### [Provided records]
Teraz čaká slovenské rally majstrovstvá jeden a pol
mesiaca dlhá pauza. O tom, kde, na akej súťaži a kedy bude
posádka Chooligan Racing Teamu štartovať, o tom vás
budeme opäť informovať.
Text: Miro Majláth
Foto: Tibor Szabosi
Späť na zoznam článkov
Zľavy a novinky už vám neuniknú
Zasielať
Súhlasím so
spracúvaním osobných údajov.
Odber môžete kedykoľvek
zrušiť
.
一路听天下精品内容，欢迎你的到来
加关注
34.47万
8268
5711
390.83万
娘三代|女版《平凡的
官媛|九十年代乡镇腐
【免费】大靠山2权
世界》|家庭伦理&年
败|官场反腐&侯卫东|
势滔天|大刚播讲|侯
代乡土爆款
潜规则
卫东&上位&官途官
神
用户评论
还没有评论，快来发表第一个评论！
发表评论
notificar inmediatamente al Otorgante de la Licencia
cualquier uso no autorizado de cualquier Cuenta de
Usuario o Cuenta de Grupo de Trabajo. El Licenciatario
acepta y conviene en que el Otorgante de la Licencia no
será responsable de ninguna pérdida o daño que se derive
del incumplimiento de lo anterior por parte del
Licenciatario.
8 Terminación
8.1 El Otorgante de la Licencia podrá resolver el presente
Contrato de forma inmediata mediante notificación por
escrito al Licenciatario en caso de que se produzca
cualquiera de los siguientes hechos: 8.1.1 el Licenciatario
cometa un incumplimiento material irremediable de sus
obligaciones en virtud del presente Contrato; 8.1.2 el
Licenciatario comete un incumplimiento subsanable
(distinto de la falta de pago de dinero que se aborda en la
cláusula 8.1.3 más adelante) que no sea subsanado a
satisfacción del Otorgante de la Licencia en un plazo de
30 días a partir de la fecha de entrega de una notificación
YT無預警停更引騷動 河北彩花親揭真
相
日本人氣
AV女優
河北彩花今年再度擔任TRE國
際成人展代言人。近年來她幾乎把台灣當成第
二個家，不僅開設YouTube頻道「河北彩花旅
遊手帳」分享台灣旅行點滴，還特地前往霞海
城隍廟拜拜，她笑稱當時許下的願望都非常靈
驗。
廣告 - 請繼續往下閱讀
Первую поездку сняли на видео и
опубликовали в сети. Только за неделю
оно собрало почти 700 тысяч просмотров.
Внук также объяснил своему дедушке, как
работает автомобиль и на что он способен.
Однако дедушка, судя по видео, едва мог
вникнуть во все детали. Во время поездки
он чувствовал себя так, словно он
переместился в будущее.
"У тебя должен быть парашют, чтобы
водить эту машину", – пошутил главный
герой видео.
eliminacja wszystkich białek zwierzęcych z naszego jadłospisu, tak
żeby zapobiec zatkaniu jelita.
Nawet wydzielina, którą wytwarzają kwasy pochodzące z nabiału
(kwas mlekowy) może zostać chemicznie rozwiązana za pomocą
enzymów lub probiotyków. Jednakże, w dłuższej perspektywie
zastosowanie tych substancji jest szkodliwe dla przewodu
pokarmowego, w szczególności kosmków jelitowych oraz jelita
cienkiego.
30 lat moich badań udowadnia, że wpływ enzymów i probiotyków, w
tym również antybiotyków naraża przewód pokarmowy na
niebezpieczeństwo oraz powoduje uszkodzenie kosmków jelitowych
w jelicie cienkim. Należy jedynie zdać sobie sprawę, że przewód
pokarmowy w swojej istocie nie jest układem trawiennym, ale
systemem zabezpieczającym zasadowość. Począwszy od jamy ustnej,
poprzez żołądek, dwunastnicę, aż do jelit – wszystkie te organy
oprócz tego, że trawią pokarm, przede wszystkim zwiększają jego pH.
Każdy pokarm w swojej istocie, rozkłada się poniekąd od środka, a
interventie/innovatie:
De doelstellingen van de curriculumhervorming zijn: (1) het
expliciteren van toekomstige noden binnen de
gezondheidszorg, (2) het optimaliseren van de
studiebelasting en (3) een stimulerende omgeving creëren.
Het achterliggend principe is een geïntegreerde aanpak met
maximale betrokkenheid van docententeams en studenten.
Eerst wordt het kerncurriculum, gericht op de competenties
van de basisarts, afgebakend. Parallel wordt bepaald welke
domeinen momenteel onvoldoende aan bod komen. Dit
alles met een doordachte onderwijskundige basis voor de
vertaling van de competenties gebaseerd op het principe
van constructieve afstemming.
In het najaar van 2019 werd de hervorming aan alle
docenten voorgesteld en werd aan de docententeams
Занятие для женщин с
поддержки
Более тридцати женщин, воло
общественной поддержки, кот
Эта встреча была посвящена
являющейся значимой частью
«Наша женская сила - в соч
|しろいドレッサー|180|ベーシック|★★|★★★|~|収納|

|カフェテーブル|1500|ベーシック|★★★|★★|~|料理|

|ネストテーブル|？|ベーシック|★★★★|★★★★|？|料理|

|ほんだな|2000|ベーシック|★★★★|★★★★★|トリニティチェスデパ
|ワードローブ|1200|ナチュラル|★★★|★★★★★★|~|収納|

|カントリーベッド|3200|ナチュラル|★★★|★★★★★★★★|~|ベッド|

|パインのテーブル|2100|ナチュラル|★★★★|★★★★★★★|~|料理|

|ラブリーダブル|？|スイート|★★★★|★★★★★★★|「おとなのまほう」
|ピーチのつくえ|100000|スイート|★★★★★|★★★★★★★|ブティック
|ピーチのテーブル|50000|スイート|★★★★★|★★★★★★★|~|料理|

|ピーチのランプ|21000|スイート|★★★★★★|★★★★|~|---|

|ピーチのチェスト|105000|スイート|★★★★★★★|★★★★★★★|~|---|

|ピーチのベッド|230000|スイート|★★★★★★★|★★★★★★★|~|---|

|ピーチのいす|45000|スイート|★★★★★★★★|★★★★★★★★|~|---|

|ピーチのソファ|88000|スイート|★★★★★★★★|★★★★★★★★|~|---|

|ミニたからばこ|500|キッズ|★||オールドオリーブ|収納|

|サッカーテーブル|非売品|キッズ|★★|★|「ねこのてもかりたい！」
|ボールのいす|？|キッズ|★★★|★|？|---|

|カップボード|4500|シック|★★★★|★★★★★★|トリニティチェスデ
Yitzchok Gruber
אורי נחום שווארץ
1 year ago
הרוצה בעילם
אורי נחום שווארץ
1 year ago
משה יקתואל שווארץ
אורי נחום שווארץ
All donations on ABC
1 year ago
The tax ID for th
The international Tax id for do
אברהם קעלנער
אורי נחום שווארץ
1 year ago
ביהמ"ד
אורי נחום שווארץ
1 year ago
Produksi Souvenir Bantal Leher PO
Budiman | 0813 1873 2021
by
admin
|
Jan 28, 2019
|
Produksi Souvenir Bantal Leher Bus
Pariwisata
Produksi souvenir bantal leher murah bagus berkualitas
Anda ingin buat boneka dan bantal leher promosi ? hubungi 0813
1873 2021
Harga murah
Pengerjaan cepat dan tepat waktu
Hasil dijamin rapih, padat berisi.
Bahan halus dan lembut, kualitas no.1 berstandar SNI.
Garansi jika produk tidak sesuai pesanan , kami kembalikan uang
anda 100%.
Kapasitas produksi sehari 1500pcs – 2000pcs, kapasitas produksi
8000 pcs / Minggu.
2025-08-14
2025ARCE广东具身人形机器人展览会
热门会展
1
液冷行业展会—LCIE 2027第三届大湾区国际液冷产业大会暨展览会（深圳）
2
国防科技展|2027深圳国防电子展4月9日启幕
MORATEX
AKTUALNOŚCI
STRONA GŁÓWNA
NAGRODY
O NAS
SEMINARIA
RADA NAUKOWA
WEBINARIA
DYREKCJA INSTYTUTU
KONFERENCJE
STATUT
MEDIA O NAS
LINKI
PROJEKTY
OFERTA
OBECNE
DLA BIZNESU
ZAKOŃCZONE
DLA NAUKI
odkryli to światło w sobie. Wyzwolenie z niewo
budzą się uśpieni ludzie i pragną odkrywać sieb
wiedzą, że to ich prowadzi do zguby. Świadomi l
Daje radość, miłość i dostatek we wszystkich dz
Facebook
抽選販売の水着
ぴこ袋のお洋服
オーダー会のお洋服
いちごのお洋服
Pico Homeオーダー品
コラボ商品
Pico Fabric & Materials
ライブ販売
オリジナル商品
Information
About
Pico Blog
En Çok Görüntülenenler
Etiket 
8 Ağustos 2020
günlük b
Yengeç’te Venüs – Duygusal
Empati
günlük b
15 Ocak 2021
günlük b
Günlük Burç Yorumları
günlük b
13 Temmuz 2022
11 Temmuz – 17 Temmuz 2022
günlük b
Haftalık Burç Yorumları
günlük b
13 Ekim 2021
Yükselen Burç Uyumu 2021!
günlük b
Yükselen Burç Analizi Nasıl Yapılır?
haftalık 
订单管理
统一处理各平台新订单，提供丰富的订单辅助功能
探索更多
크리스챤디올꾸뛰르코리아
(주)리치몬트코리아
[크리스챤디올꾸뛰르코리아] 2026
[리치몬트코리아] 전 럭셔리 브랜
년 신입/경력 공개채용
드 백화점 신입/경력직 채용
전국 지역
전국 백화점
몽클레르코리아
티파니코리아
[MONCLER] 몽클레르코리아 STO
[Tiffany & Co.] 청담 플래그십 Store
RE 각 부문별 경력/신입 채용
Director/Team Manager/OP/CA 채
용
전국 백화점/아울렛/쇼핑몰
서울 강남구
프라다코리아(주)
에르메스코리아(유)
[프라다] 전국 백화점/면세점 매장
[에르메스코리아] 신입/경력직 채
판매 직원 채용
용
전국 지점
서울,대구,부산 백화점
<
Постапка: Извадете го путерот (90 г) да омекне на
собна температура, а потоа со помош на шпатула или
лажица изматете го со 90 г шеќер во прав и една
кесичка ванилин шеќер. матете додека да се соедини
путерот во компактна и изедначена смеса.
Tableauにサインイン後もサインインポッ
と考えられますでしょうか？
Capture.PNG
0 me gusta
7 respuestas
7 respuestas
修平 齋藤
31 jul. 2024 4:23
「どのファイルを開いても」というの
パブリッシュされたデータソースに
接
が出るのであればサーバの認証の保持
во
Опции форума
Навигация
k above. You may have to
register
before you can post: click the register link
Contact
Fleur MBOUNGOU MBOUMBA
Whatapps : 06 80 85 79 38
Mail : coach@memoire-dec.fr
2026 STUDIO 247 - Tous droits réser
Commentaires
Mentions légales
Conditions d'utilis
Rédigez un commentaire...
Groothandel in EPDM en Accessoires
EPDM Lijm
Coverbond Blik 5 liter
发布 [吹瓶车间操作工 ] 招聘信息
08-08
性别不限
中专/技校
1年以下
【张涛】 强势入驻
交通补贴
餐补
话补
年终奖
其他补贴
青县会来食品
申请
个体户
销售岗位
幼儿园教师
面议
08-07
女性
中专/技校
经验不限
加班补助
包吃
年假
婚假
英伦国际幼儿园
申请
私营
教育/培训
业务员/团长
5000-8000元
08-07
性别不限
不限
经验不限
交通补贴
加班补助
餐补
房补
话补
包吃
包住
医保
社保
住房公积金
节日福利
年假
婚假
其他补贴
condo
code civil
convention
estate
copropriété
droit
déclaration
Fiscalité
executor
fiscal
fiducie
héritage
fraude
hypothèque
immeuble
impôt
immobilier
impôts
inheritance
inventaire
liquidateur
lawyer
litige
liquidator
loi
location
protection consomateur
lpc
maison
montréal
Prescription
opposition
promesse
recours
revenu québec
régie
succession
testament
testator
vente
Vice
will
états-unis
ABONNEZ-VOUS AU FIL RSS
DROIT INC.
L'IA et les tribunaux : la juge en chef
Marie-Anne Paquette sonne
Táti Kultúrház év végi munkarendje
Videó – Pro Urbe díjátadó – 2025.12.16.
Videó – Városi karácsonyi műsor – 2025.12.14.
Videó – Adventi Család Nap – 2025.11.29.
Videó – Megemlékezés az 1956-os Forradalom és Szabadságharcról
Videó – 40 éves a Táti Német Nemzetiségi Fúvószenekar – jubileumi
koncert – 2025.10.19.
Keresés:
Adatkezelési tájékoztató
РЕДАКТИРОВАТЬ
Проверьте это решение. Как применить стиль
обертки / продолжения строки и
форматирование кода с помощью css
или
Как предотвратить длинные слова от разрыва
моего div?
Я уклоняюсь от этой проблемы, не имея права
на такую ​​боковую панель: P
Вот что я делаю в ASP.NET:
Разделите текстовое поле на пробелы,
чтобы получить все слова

### [What to produce]
Please rename "Licenciatario" to "Titular" in the part of the records that runs from the start through the line containing "遊手帳」分享台灣旅行點滴，還特地前往霞海", and write those lines out again with everything else unchanged.

### [Response]
Teraz čaká slovenské rally majstrovstvá jeden a pol
mesiaca dlhá pauza. O tom, kde, na akej súťaži a kedy bude
posádka Chooligan Racing Teamu štartovať, o tom vás
budeme opäť informovať.
Text: Miro Majláth
Foto: Tibor Szabosi
Späť na zoznam článkov
Zľavy a novinky už vám neuniknú
Zasielať
Súhlasím so
spracúvaním osobných údajov.
Odber môžete kedykoľvek
zrušiť
.
一路听天下精品内容，欢迎你的到来
加关注
34.47万
8268
5711
390.83万
娘三代|女版《平凡的
官媛|九十年代乡镇腐
【免费】大靠山2权
世界》|家庭伦理&年
败|官场反腐&侯卫东|
势滔天|大刚播讲|侯
代乡土爆款
潜规则
卫东&上位&官途官
神
用户评论
还没有评论，快来发表第一个评论！
发表评论
notificar inmediatamente al Otorgante de la Licencia
cualquier uso no autorizado de cualquier Cuenta de
Usuario o Cuenta de Grupo de Trabajo. El Titular
acepta y conviene en que el Otorgante de la Licencia no
será responsable de ninguna pérdida o daño que se derive
del incumplimiento de lo anterior por parte del
Titular.
8 Terminación
8.1 El Otorgante de la Licencia podrá resolver el presente
Contrato de forma inmediata mediante notificación por
escrito al Titular en caso de que se produzca
cualquiera de los siguientes hechos: 8.1.1 el Titular
cometa un incumplimiento material irremediable de sus
obligaciones en virtud del presente Contrato; 8.1.2 el
Titular comete un incumplimiento subsanable
(distinto de la falta de pago de dinero que se aborda en la
cláusula 8.1.3 más adelante) que no sea subsanado a
satisfacción del Otorgante de la Licencia en un plazo de
30 días a partir de la fecha de entrega de una notificación
YT無預警停更引騷動 河北彩花親揭真
相
日本人氣
AV女優
河北彩花今年再度擔任TRE國
際成人展代言人。近年來她幾乎把台灣當成第
二個家，不僅開設YouTube頻道「河北彩花旅
遊手帳」分享台灣旅行點滴，還特地前往霞海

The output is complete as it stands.